Two places of interest because of their long history as religious sites are near the northern end of the Bosphorus on the Asiatic side. Yuşa Tepesi, a grave and a mosque high on a hill north of Beykoz, is a place of pilgrimage for Muslims who count it holy and believe that the water from the well in front of the mosque has healing powers. The huge grave (about 18 m long) is reputed to belong to Yuşa, or Joseph, Dede; earlier it was called “the Bed of Hercules.” Justinian built the Church of St. Pantaleimon here on top of a pre-Christian Temple to Jupiter.

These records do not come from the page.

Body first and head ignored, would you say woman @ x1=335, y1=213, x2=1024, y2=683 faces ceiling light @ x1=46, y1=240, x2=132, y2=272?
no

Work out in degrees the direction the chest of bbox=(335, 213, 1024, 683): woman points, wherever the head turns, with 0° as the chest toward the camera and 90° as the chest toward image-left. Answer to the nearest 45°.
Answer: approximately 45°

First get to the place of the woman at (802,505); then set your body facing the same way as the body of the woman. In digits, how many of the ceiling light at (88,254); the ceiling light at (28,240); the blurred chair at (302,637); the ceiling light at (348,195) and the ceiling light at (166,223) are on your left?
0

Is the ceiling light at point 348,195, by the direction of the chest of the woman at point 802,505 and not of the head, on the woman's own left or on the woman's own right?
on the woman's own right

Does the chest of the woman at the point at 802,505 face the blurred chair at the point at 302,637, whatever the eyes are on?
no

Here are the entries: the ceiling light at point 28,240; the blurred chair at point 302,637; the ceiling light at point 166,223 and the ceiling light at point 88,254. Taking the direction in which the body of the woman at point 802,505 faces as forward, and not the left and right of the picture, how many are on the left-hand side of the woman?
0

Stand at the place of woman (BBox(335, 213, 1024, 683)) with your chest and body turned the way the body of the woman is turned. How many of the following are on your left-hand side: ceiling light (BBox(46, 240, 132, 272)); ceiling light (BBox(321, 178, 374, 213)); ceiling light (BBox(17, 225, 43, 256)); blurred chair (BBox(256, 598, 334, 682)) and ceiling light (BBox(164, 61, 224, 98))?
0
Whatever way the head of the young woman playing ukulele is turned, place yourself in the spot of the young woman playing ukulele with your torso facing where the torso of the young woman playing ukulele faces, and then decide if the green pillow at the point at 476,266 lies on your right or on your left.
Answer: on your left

The grave itself is thought to date back to the Neolithic Period.
A bit farther north is the fishing village of Anadolu Kavağı, a good place for a seafood meal. The Genoese Castle on the hill is the place in legend where Jason built a Temple to Zeus Ourious (Zeus of the Favorable Winds) for helping him find the Golden Fleece. The base of that temple is in the British Museum. The Temple to Zeus was one of twelwe here, each dedicated to a god of Olympus. Collectively they were known as The Heiron, or the Holy.

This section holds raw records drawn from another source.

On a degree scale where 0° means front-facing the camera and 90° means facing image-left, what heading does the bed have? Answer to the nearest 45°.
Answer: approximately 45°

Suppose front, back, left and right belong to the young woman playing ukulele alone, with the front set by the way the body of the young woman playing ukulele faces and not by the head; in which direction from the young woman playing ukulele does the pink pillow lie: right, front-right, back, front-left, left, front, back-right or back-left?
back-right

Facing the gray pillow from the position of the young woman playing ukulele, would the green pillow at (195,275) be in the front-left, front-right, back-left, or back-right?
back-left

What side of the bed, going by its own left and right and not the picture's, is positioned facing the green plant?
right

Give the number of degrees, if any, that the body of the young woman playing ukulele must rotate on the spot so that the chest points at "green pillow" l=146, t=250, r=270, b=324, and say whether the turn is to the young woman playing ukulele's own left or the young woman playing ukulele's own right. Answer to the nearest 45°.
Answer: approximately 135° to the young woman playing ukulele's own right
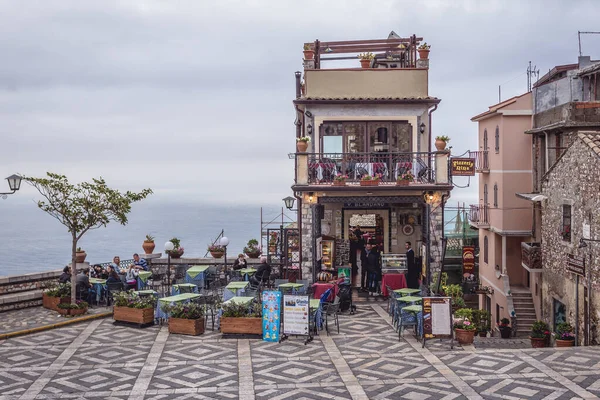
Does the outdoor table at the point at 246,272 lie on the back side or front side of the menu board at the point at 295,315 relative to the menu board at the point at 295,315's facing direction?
on the back side

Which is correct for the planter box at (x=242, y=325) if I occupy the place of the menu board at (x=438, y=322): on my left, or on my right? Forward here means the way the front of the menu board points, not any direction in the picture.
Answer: on my right

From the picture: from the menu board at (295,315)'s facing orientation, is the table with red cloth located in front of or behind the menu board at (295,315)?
behind

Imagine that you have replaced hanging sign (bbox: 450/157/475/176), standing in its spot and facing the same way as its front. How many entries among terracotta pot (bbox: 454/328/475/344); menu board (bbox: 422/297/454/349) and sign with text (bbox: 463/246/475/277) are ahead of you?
2

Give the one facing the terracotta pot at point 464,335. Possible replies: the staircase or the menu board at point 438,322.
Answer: the staircase

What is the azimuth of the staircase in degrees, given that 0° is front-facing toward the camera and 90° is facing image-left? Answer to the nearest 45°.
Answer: approximately 0°

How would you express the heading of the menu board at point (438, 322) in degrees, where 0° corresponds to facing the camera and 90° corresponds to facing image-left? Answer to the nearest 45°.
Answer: approximately 0°

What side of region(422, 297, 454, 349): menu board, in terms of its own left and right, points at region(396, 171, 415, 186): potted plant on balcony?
back

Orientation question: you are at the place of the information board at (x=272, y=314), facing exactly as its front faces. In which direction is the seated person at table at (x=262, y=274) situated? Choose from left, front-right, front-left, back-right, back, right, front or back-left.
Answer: back

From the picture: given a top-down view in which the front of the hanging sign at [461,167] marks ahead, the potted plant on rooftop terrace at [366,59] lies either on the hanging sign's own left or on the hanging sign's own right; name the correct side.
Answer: on the hanging sign's own right
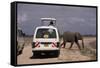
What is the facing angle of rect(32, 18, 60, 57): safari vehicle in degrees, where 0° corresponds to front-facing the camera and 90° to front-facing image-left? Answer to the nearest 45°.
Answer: approximately 180°

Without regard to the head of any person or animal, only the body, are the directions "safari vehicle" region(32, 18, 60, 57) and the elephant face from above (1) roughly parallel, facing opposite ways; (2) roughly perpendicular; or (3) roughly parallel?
roughly perpendicular
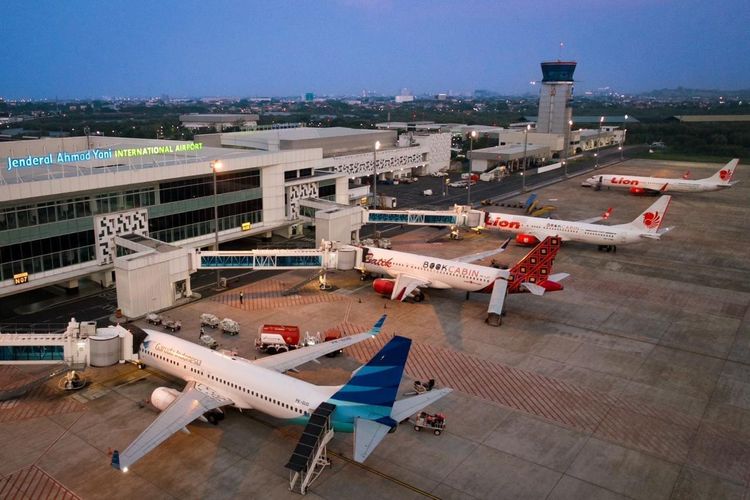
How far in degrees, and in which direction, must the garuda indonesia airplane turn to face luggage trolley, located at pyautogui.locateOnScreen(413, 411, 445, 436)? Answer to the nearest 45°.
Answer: approximately 135° to its right

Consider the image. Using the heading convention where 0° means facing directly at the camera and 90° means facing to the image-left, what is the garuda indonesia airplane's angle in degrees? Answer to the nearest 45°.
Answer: approximately 135°
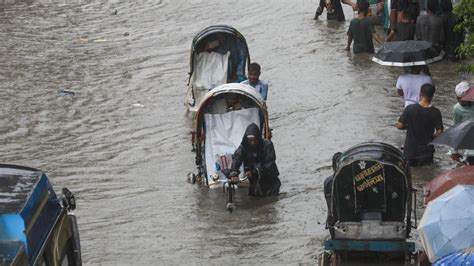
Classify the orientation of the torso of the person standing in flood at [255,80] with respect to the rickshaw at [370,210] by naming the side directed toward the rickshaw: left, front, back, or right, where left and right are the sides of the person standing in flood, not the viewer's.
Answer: front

The temples attracted hordes of pilgrims who lavished gifts on them. Darius ( ? 521-486 BC) is reported to have been one of them; he sat for a while at the Heiron contemplating his accomplishments, perhaps before his defeat at the Battle of Marathon.

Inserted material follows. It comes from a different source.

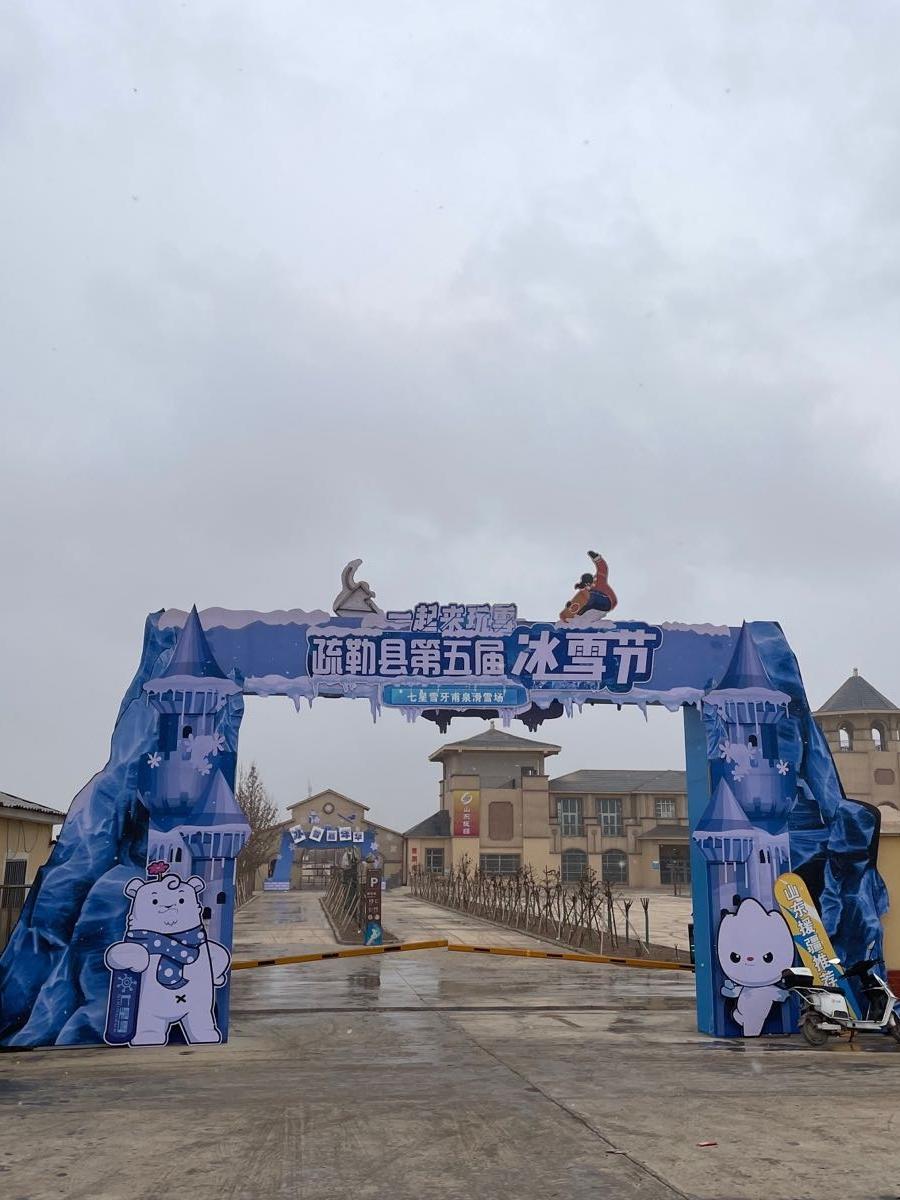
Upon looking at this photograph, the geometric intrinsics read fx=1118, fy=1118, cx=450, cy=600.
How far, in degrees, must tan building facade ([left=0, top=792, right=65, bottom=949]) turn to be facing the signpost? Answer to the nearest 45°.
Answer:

Cicero talks about the temple –could he have been a tourist? King Prusias I held this hill briefly in the 2nd century BC. Around AD 1350 the Genoese strengthened the fortress that was here.
Their arms of flowered crosses are emblazoned on the doorways. With its mate on the European side the two fortresses commanded the northern entrance to the strait. Tje view from the hiltop is as dramatic today as it was or Darius and Cicero.